It is often said that the UK and Europe lack the substantial growth funding of late-stage startups owned by the United States, which is right. According to the European Investment Fund, at least Seven times In the United States, large venture capital is more than in Europe. Therefore, the emergence of new growth funds is very important in the UK.
Cambridge Innovation Capital (CIC) invested only in the prestigious university and its surrounding Cambridge ecosystem, and it has launched a new £100 million ($126 million) “opportunity fund” which is essentially a growth fund. CIC has $757 million in investments in more than 40 companies and has established privileged relationships with the University of Cambridge.
The fund is anchored by Aviva investors and UK patient capital and will invest in deep technology and life science companies in growth stages.
Two investments have been made. Pragmatic semiconductors is a large chip designer and manufacturer that has raised $389.3 million to date, and rivera quantum computing error correction company that has raised $120.7 million.
The new CIC fund will invest up to £20 million (US$25.2 million) per investment, investing late-stage funds in deep technology and life science companies. Of course, the desire to address the long-term funding gap for startups in the UK in late stages, which often leads to the loss of these companies to other countries (usually the United States).
In a way, it was this issue that led to the UK government’s announcement of its “AI Action Plan” last month, a series of measures aimed at using artificial intelligence to develop the economy, and including the establishment of the “Silicon Valley” in Europe through supercharger The preservation of existing technology ecosystems around the University of Oxford and Cambridge. In addition, the “Golden Triangle” of London, Oxford and Cambridge (including five UK-leading universities) will also gain greater ties, including transportation, and £14 billion in funding.
Andrew Williamson, managing partner at CIC, told TechCrunch that his phone has traditionally invested in early-stage companies near Cambridge, but there are many people who are mature in technology.
“Historically, what we did is when our company goes into the C Series phase…. We don’t have the core funds to make these funds [later stage] Invest,” he said.
“So we used to use them as a co-investment in some LPs. But there aren’t really many institutions, especially financial institutions, to make direct investments into companies. So the origin of the fund is something they can participate in.”

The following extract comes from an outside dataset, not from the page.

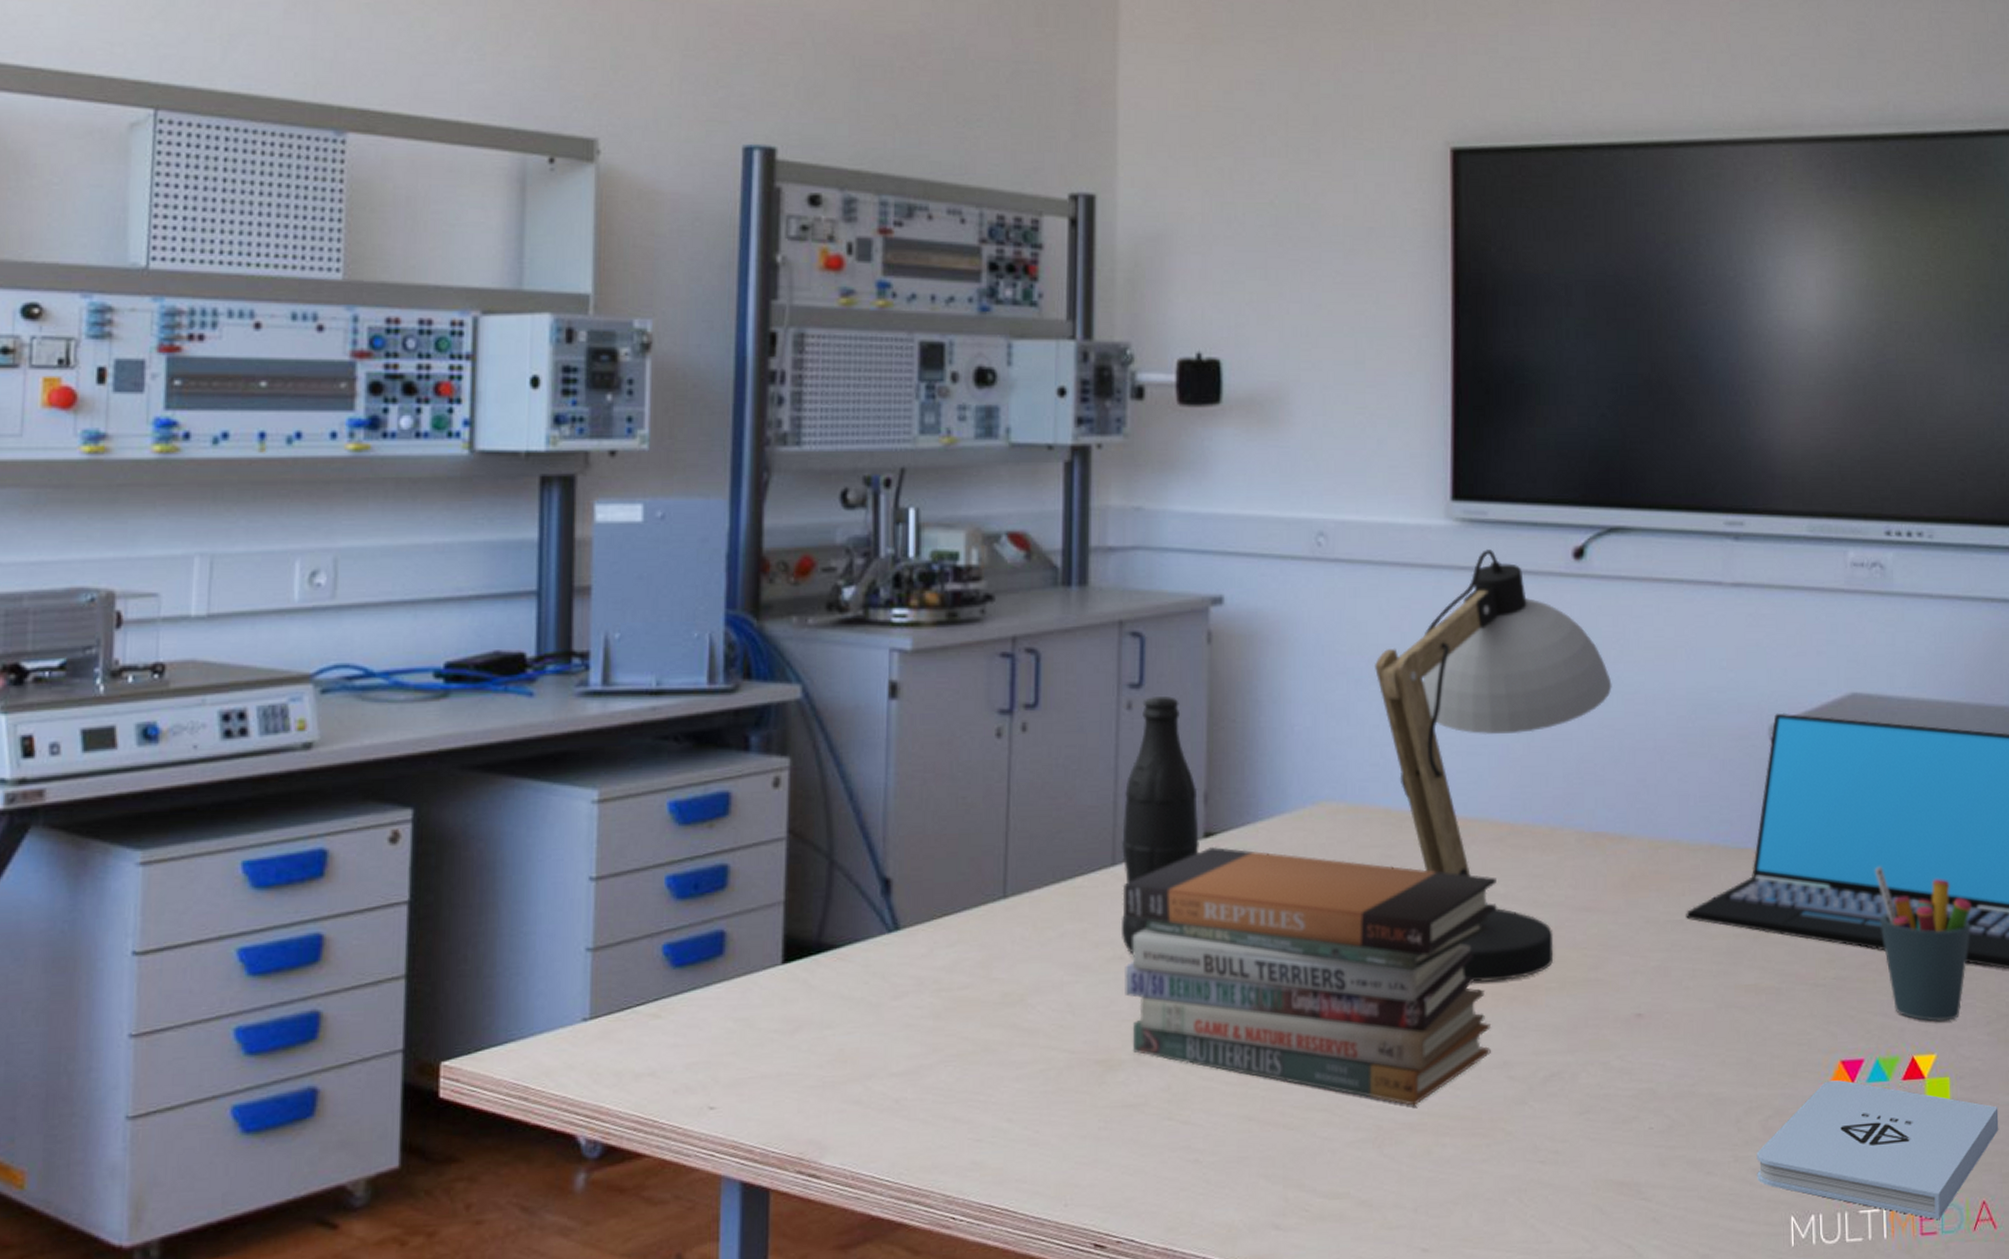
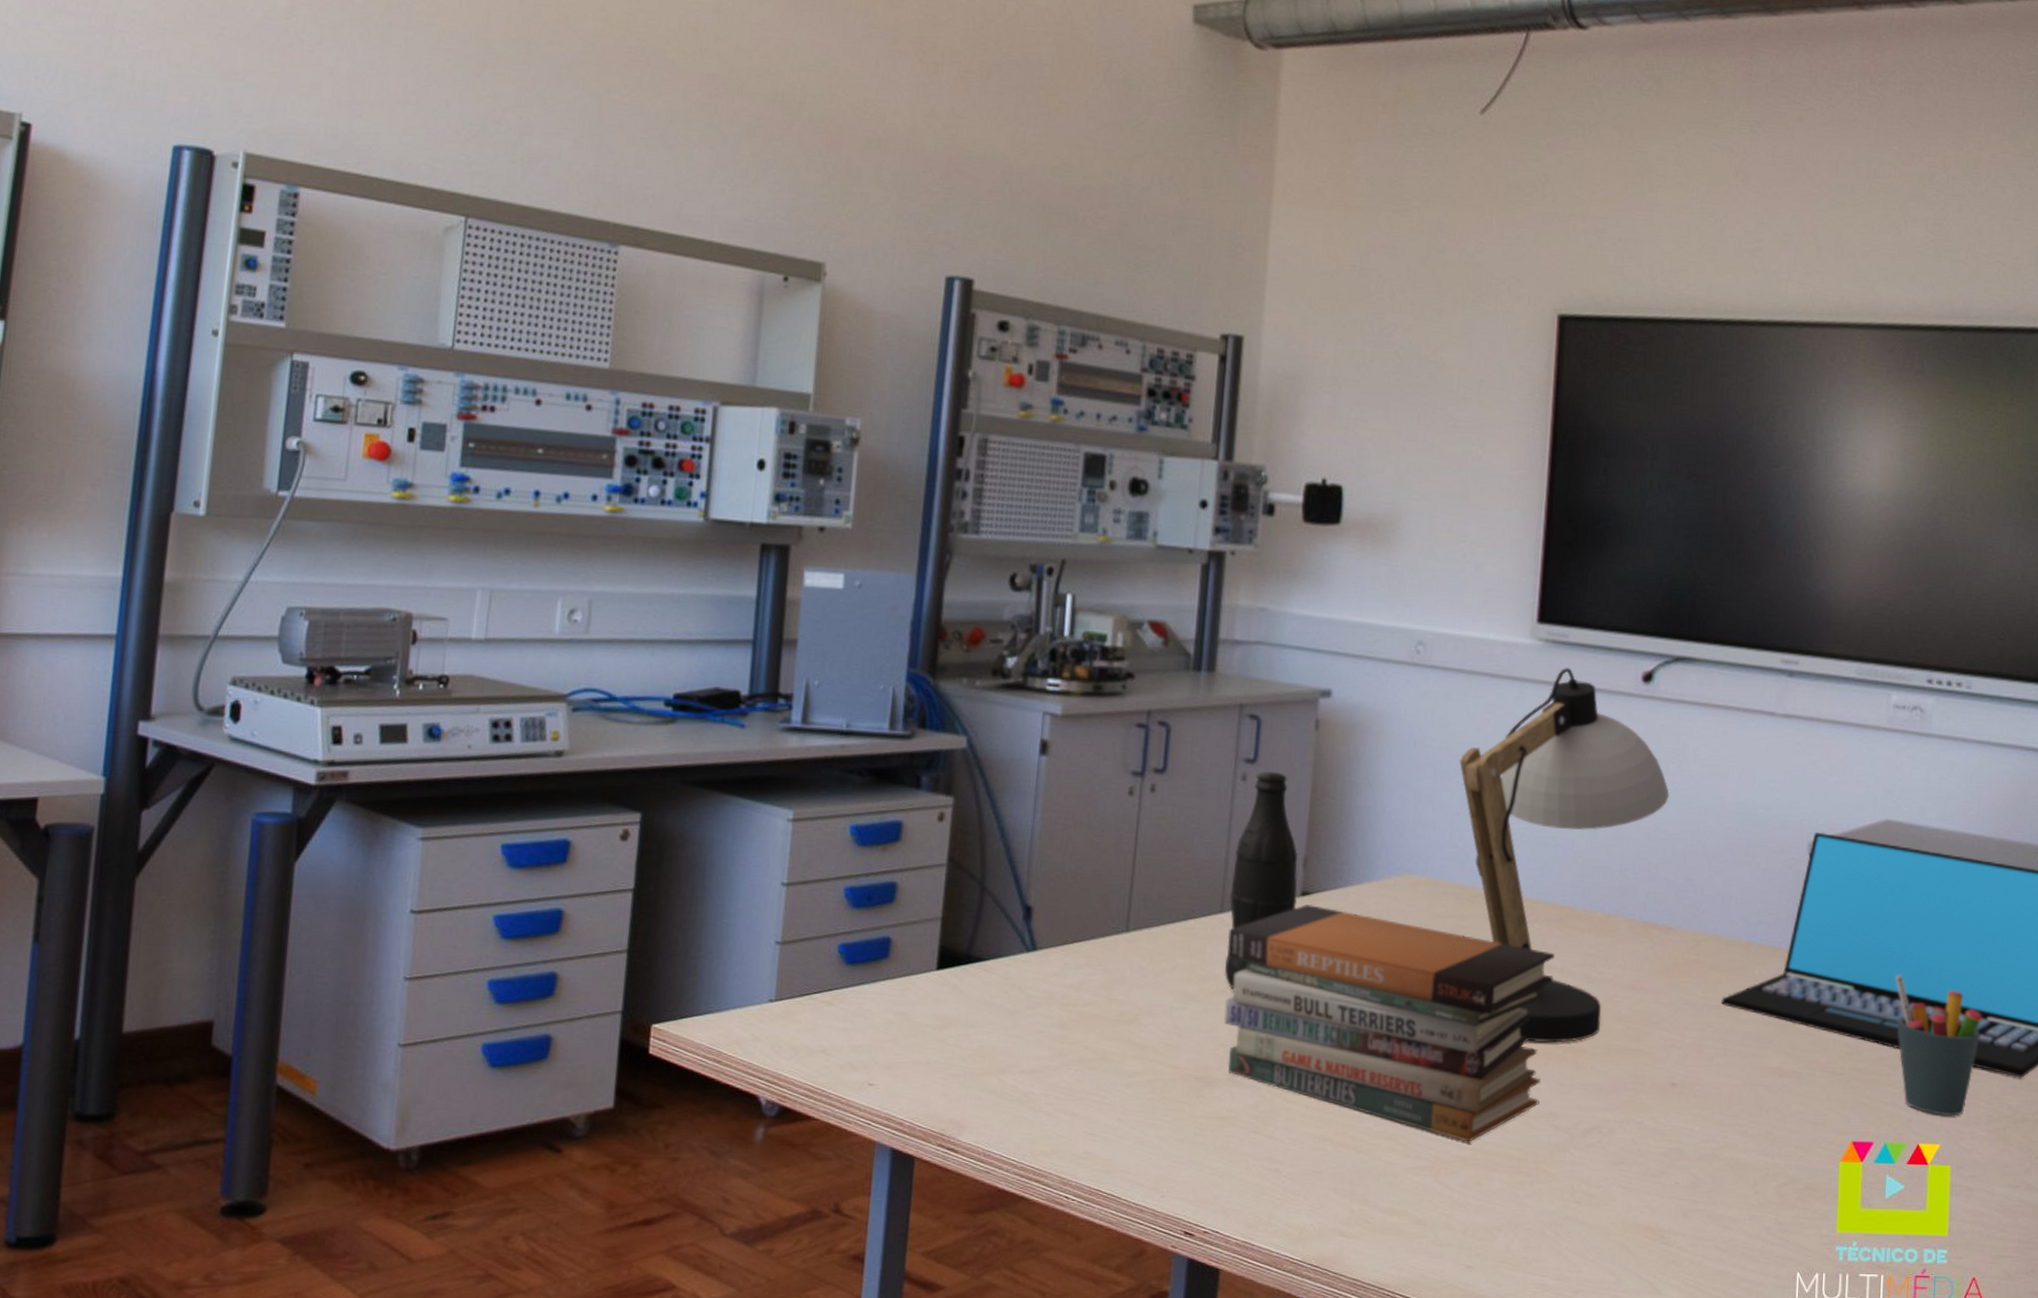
notepad: present [1756,1080,1999,1220] -> none [1769,1158,1993,1290]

He added that one of the main directives from the UK government to the British Commercial Bank was to address the late-stage gap in capital at scale stage: “So it is the perfect task for what they want to do to anchor new tasks like this growth Funds. For Aviva, they are Luxury house compact. So it’s about allocating some of its pension fund capital to production growth assets. ”
Portfolio exports from CIC include the sale of gene therapy company Gyrospope Therapeatics to Novartis for $1.5 billion, Zoetis’ $285 million acquisition of PET therapy developer Petmedix to sell liquid biopsy platforms to Neogenomics for $390 million for $390 million. and sells developer audio analysis.
Cambridge is most famous for producing several important companies, including Arm Holdings, Abcam, Darktrace and Bicycle Therapeutics.